» **To do**:
Using the listing below, report all lines holding the word "block".

- Opening Delimiter -

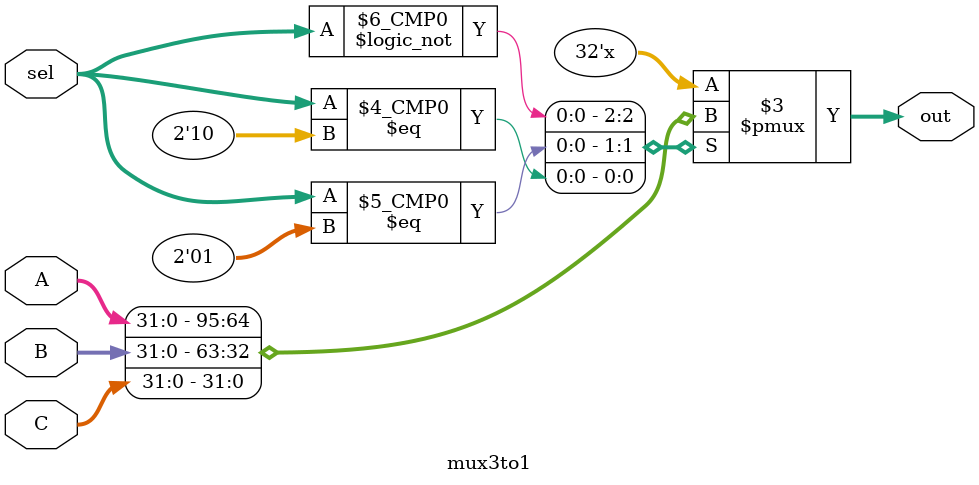
<source format=v>
`timescale 1ns / 1ps


// select = sel

module mux3to1(A, B, C, sel, out);
input [31:0] A;
input [31:0] B;
input [31:0] C;

input [1:0] sel;
output reg [31:0] out;

always@(A, B, C, sel)
case(sel)
    // 0
    2'b00: out = A;
    // 1
    2'b01: out = B;
    // 2
    2'b10: out = C;
endcase

endmodule
</source>
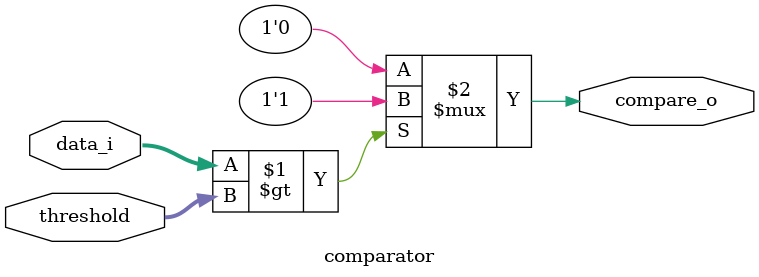
<source format=v>

module comparator #(parameter n=32)(data_i,threshold,compare_o);
  input wire [n-1:0] data_i, threshold; //maf filter output and treshold value  
  output wire compare_o; //output of the compare block
  //reg compare_o;

  assign compare_o = (data_i > threshold) ? 1'b1:1'b0;

endmodule

</source>
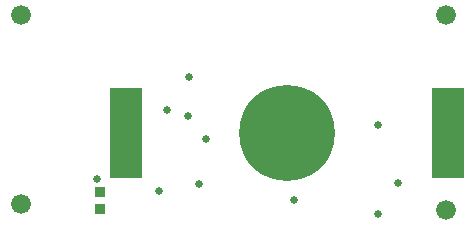
<source format=gbs>
G04*
G04 #@! TF.GenerationSoftware,Altium Limited,Altium Designer,23.5.1 (21)*
G04*
G04 Layer_Color=16711935*
%FSLAX25Y25*%
%MOIN*%
G70*
G04*
G04 #@! TF.SameCoordinates,F3818A2F-99DD-4422-A772-264FF04CB145*
G04*
G04*
G04 #@! TF.FilePolarity,Negative*
G04*
G01*
G75*
%ADD44R,0.03802X0.03550*%
%ADD49C,0.06591*%
%ADD50C,0.02591*%
%ADD65R,0.10636X0.30321*%
%ADD66C,0.31896*%
D44*
X112801Y85044D02*
D03*
Y90556D02*
D03*
D49*
X228346Y149606D02*
D03*
X86614Y86614D02*
D03*
Y149606D02*
D03*
X228346Y84646D02*
D03*
D50*
X212100Y93600D02*
D03*
X177400Y87800D02*
D03*
X205500Y83131D02*
D03*
X205627Y112857D02*
D03*
X148200Y108300D02*
D03*
X145900Y93351D02*
D03*
X142387Y129042D02*
D03*
X135100Y117786D02*
D03*
X142200Y115800D02*
D03*
X132500Y91000D02*
D03*
X111900Y94900D02*
D03*
D65*
X228937Y110236D02*
D03*
X121457D02*
D03*
D66*
X175197D02*
D03*
M02*

</source>
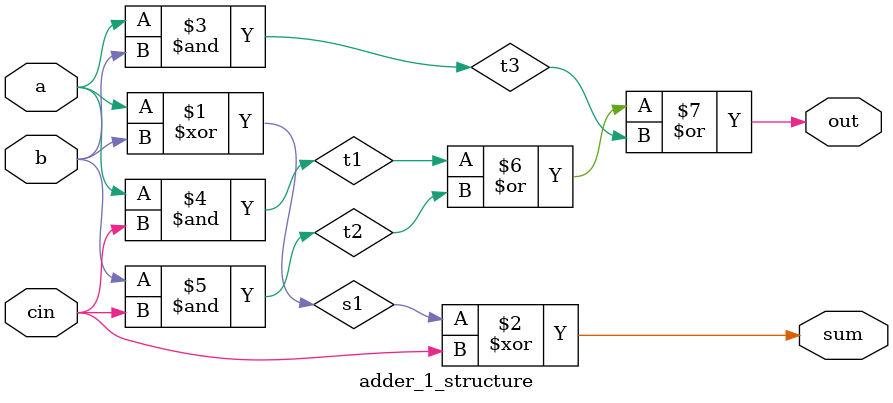
<source format=v>
module adder_1_structure(a,b,cin,sum,out);
  
  input a,b,cin;
  output sum,out;
  
  wire s1,t1,t2,t3;
  
  xor x1(s1,a,b),
      x2(sum,s1,cin);
  
  and a1(t3,a,b),
      a2(t1,a,cin),
      a3(t2,b,cin);
      
  or o1(out,t1,t2,t3);
  
  
  
endmodule


</source>
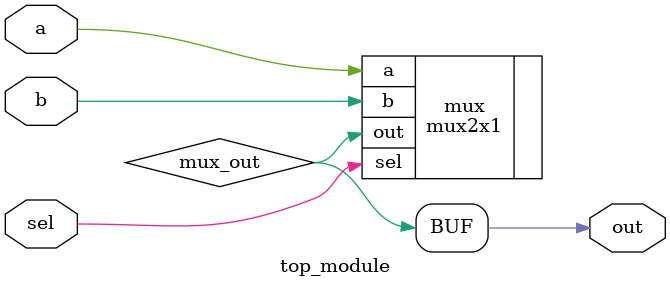
<source format=sv>
module top_module (
	input a,
	input b,
	input sel,
	output out
);

	// Define internal wires
	wire mux_out;

	// Instantiate multiplexer
	mux2x1 mux(.a(a), .b(b), .sel(sel), .out(mux_out));

	// Assign output
	assign out = mux_out;

endmodule

</source>
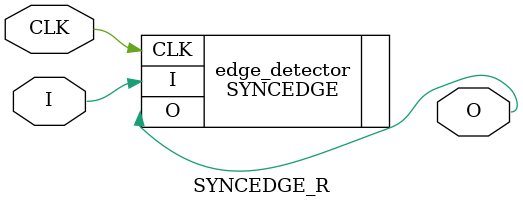
<source format=v>
`timescale 1ns / 1ps


module SYNCEDGE_R(
		  I,
		  O,
		  CLK
		  );
   input I;
   output O;
   input  CLK;

   SYNCEDGE #(.EDGE("RISING"),.POLARITY("POSITIVE"),.LATENCY(1),.CLKEDGE("RISING")) edge_detector(.I(I),.O(O),.CLK(CLK));

endmodule // SYNCEDGE_R
</source>
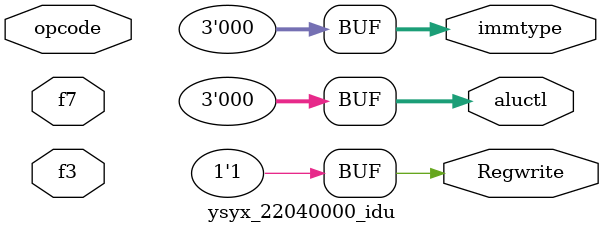
<source format=v>
module ysyx_22040000_idu(
	input [6:0]opcode,
	input [2:0]f3,
	input [6:0]f7,
	output [2:0]aluctl,
	output Regwrite,
	output [2:0]immtype
);

	assign aluctl = 3'b000;
	assign Regwrite = 1;
	assign immtype = 3'b000;

endmodule

</source>
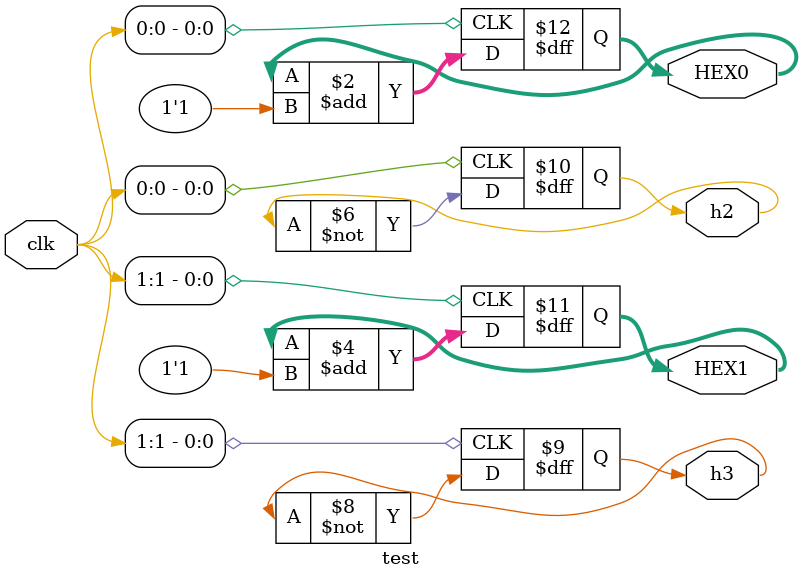
<source format=v>
module	test (	
	input		[1:0]	clk,
	output	reg	[3:0]	HEX0,
	output	reg	[3:0]	HEX1,
	output	reg			h2,
	output	reg			h3 );

always @ (posedge clk[0])
	HEX0 <= HEX0 + 1'b1;

always @ (posedge clk[1])
	HEX1 <= HEX1 + 1'b1;

always @ (posedge clk[0])	
	h2 = ~h2;

always @ (posedge clk[1])	
	h3 = ~h3;

endmodule 
</source>
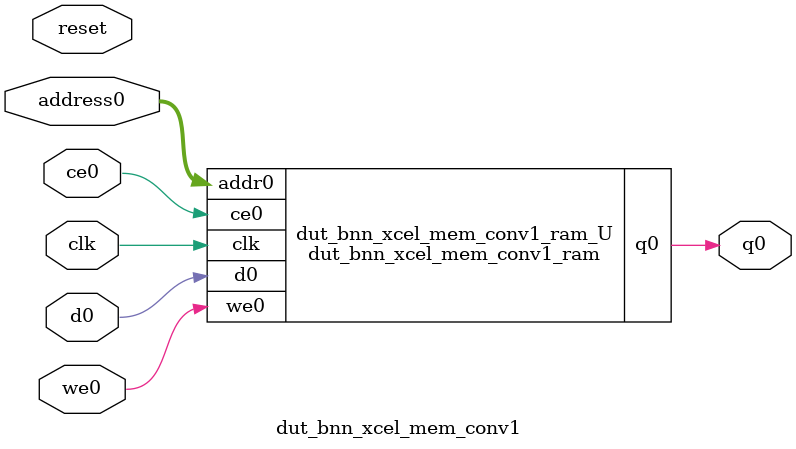
<source format=v>

`timescale 1 ns / 1 ps
module dut_bnn_xcel_mem_conv1_ram (addr0, ce0, d0, we0, q0,  clk);

parameter DWIDTH = 1;
parameter AWIDTH = 13;
parameter MEM_SIZE = 5184;

input[AWIDTH-1:0] addr0;
input ce0;
input[DWIDTH-1:0] d0;
input we0;
output reg[DWIDTH-1:0] q0;
input clk;

(* ram_style = "block" *)reg [DWIDTH-1:0] ram[MEM_SIZE-1:0];




always @(posedge clk)  
begin 
    if (ce0) 
    begin
        if (we0) 
        begin 
            ram[addr0] <= d0; 
            q0 <= d0;
        end 
        else 
            q0 <= ram[addr0];
    end
end


endmodule


`timescale 1 ns / 1 ps
module dut_bnn_xcel_mem_conv1(
    reset,
    clk,
    address0,
    ce0,
    we0,
    d0,
    q0);

parameter DataWidth = 32'd1;
parameter AddressRange = 32'd5184;
parameter AddressWidth = 32'd13;
input reset;
input clk;
input[AddressWidth - 1:0] address0;
input ce0;
input we0;
input[DataWidth - 1:0] d0;
output[DataWidth - 1:0] q0;



dut_bnn_xcel_mem_conv1_ram dut_bnn_xcel_mem_conv1_ram_U(
    .clk( clk ),
    .addr0( address0 ),
    .ce0( ce0 ),
    .d0( d0 ),
    .we0( we0 ),
    .q0( q0 ));

endmodule


</source>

- Closing Delimiter -

» **Exercise answer**:
  output wire compare_o; //output of the compare block
(* ram_style = "block" *)reg [DWIDTH-1:0] ram[MEM_SIZE-1:0];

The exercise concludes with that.